**Document segment:**
When I return from a trip, I usually write about my favourite place first. From our December 2018 trip, Phong Nha-Ke Bang National Park (Phong Nha) in Vietnam was that place. This magical UNESCO world heritage site is set in lush surroundings in Central Vietnam, and features the most amazing caves. It’s listed as the number three place to visit in all of the country by Lonely Planet, but it’s still off Vietnam’s beaten track. So if you’re looking for what to do in Phong Nha with kids (although all can be enjoyed without kids), read on.
Phong Nha is the beautiful rural Vietnam you might imagine. Giant green karst mountains (the oldest in Asia) rise around the turquoise Son River, which is dotted with picturesque boats carrying locals wearing conical hats. Rice fields soak up the sun while water buffalo trod diligently. The main strip in Phong Nha town (also known as Son Trach) is quiet and clean, with restaurants and hotels. It’s the best of the old and new Vietnam – the surroundings tell the story of old, while the commercial development tells the story of new. And yes, I found good wine.
We arrived in Phong Nha at night and pulled up to our accommodations, Victory Road Villas, with intimate strung lights, colourful lanterns, a lit up pool and an ever-inviting vibe. All we could say was “wow.” Phong Nha was night and day from the craziness (albeit awesomeness) of Hanoi.
How to get to Phong Nha
We took a flight from Hanoi to Dong Hoi with Vietnam Airlines (alternatively you can take a train), then an hour private transfer to Phong Nha that we booked through our hotel. When we left Phong Nha, our next destination was Hoi An, which required a six-hour private transfer. We stopped in Hue and at Marble Mountain to break it up for the kids. Again, you could take the train, but we opted to pay more for comfort, convenience, and wifi.
Although we were only in Vietnam for 10 days, we found Phong Nha was worth the extra travel. It’s proximity to Dong Hoi is good and if Hue is of interest, it’s only three hours away.

**Collected material:**
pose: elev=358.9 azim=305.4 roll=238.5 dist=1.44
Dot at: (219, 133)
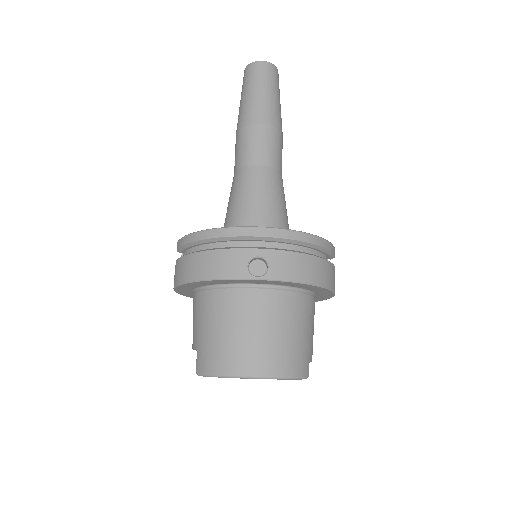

**Jobs:**
(a) Do these statements agree with the Phong Nha travel piece? (i) The family flew from Hanoi to Dong Hoi. (ii) The drive from Phong Nha to Hoi An took three hours. (iii) Lonely Planet ranks Phong Nha as the top place to visit in Vietnam. For each, answer yes or no and quote the words of the piece that decide it.
(b) Reproduce the Phong Nha travel piece word for word from "How to get to" to "three hours away.".
The material has no connection to the Phong Nha travel piece.

**Solutions by task:**
(a)
(i) Yes: "We took a flight from Hanoi to Dong Hoi with Vietnam Airlines"
(ii) No: "which required a six-hour private transfer"
(iii) No: "It’s listed as the number three place to visit in all of the country by Lonely Planet"

(b)
How to get to Phong Nha
We took a flight from Hanoi to Dong Hoi with Vietnam Airlines (alternatively you can take a train), then an hour private transfer to Phong Nha that we booked through our hotel. When we left Phong Nha, our next destination was Hoi An, which required a six-hour private transfer. We stopped in Hue and at Marble Mountain to break it up for the kids. Again, you could take the train, but we opted to pay more for comfort, convenience, and wifi.
Although we were only in Vietnam for 10 days, we found Phong Nha was worth the extra travel. It’s proximity to Dong Hoi is good and if Hue is of interest, it’s only three hours away.